INFORMATION SHOWN START

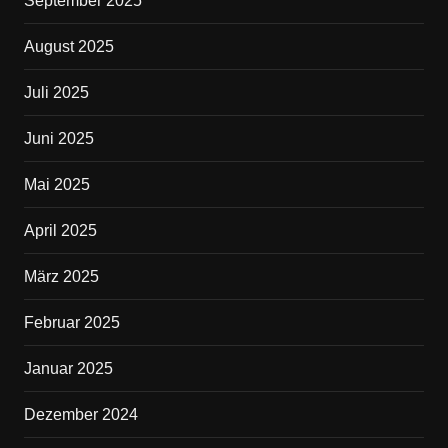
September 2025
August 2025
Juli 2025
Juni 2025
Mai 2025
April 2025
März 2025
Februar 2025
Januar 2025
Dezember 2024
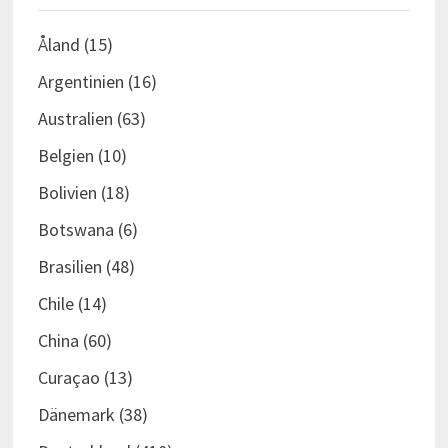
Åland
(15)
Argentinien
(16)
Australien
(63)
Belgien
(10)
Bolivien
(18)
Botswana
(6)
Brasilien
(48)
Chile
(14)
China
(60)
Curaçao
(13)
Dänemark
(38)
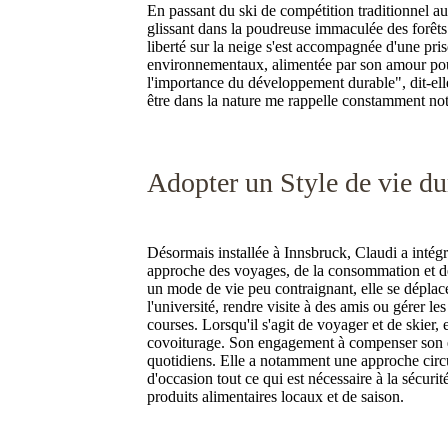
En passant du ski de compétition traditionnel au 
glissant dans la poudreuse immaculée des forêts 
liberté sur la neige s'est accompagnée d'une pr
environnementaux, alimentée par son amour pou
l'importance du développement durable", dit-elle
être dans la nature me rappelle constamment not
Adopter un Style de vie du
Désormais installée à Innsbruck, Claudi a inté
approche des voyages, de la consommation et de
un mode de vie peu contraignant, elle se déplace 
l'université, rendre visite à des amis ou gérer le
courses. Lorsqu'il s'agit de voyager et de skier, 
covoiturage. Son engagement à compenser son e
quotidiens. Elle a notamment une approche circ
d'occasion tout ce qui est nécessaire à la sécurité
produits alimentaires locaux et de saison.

INFORMATION SHOWN END

EXERCISE DESCRIPTION. State how many lines of the data contain the word "dans".

REPLY. 2